People are the core of any business in my view. Getting clients and establishing the correct processes is important too – without clients you cannot do business. But if you don’t have a core team that shares your values and the values of the company, it can be highly detrimental to unity as the business grows. Right now, we have around 1,300 people at Softswiss, so I can’t deliver these core values by myself. This is when you need your managers, the people who share your mindset. They can share these values with the wider team. That isn’t to say they need to think exactly like you, but having the same ethics and sharing the same ethos is what is important.

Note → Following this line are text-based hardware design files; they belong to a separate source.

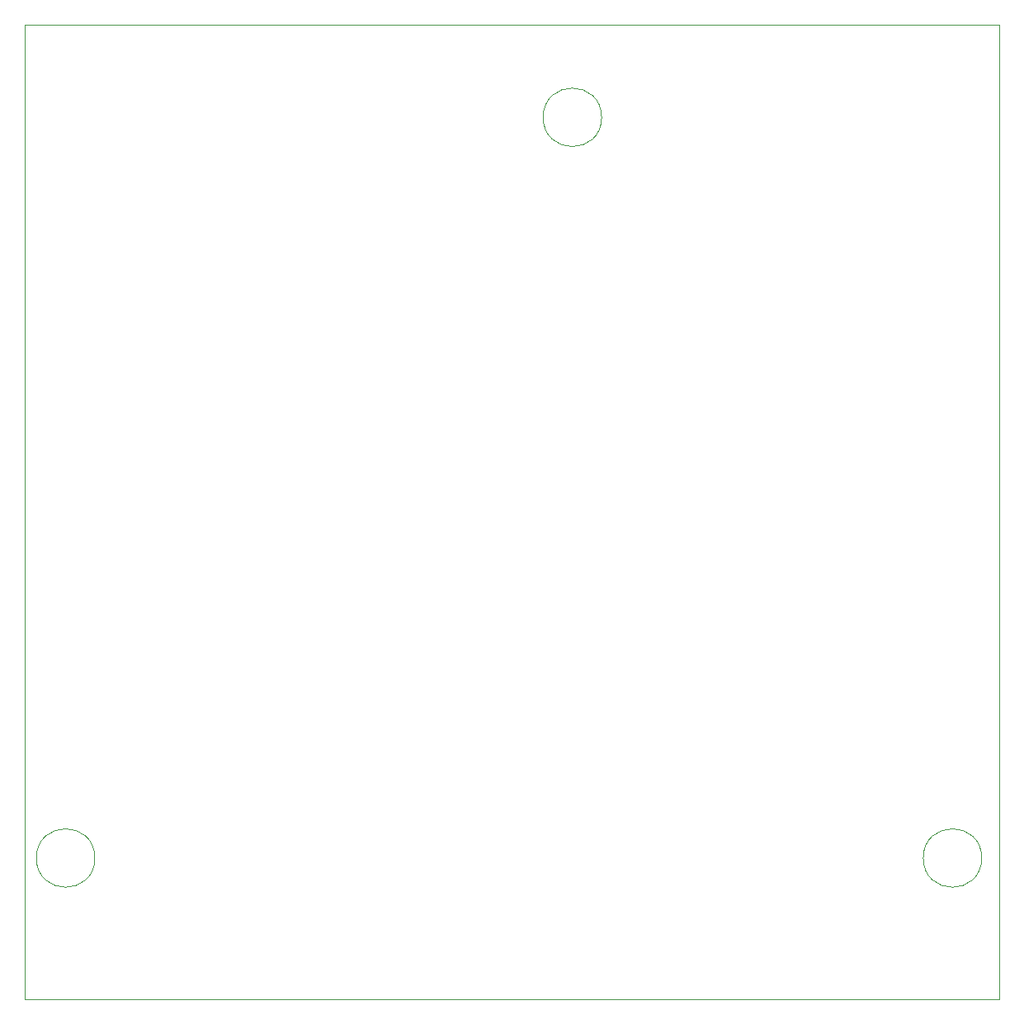
<source format=gbr>
%TF.GenerationSoftware,KiCad,Pcbnew,7.0.9-7.0.9~ubuntu22.04.1*%
%TF.CreationDate,2023-12-17T20:29:56+01:00*%
%TF.ProjectId,DC Load,4443204c-6f61-4642-9e6b-696361645f70,rev?*%
%TF.SameCoordinates,Original*%
%TF.FileFunction,Profile,NP*%
%FSLAX46Y46*%
G04 Gerber Fmt 4.6, Leading zero omitted, Abs format (unit mm)*
G04 Created by KiCad (PCBNEW 7.0.9-7.0.9~ubuntu22.04.1) date 2023-12-17 20:29:56*
%MOMM*%
%LPD*%
G01*
G04 APERTURE LIST*
%TA.AperFunction,Profile*%
%ADD10C,0.100000*%
%TD*%
G04 APERTURE END LIST*
D10*
X182000000Y-116000000D02*
G75*
G03*
X182000000Y-116000000I-3000000J0D01*
G01*
X83820000Y-30480000D02*
X183820000Y-30480000D01*
X183820000Y-130480000D01*
X83820000Y-130480000D01*
X83820000Y-30480000D01*
X91000000Y-116000000D02*
G75*
G03*
X91000000Y-116000000I-3000000J0D01*
G01*
X143000000Y-40000000D02*
G75*
G03*
X143000000Y-40000000I-3000000J0D01*
G01*
M02*

</source>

For example, this is a serious and tough time in the world; this is even closer to home here as we are a company with a presence in Belarus. Many people at Softswiss share in the pain felt by Ukraine and the wider Belarusian people who are occupied by Russia. We as a business can’t take one side or another; there is staunch support for Ukraine but we are in a Russian-occupied country; there is only so much we can do. We must learn to work with people who share different values in Belarus, as some support the Russian invasion. We must learn to accept differences while moving towards our common goals as a company. This is all done flexibly. We would much rather be flexible than implement hard processes and regimented working standards.
What must you consider when promoting your business to prospective partners? How does brand promotion differ for clients over employees?
It works in the sense that our clients know we have a dedicated team. Our clients work with different employees here at Softswiss on different tasks. Not only does this build personal rapport between us and our clients, it also helps to provide great feedback on our services. Our service has become renowned following this process and it is now what we are known for. This is our reputation and this is the brand as well. What you cultivate is something much more than the product itself; it is a working culture you create.
How do you plan to develop further as a company in the next 12 to 24 months? How will Softswiss move into the next stage of its development?
Now you could say we are moving into stage four. There are new challenges at the company; we opened several offices abroad, which has begun a completely new process. This is the continuation of a new experience for us. First, it was the pandemic, then a falsified election in Belarus; a lot of sad things started to happen in the country. People were being relocated out of Belarus and now we have a war in Ukraine. All around, things are quite complicated. It is a new challenge now and from a business perspective we need to stay strong; not just maintaining our current levels but pushing further and moving forward.
We have new offices, in Poland and Georgia, and relocated staff in Cyprus, Portugal and Lithuania. At the start of the year, we also opened a new office in Estonia. This is a new challenge for us and we are trying to find the best tools to manage things in our own way. Recently, we onboarded a new HR Director too, a very experienced Director from Ukraine who is already having a significant impact. So, we’re incredibly happy about that.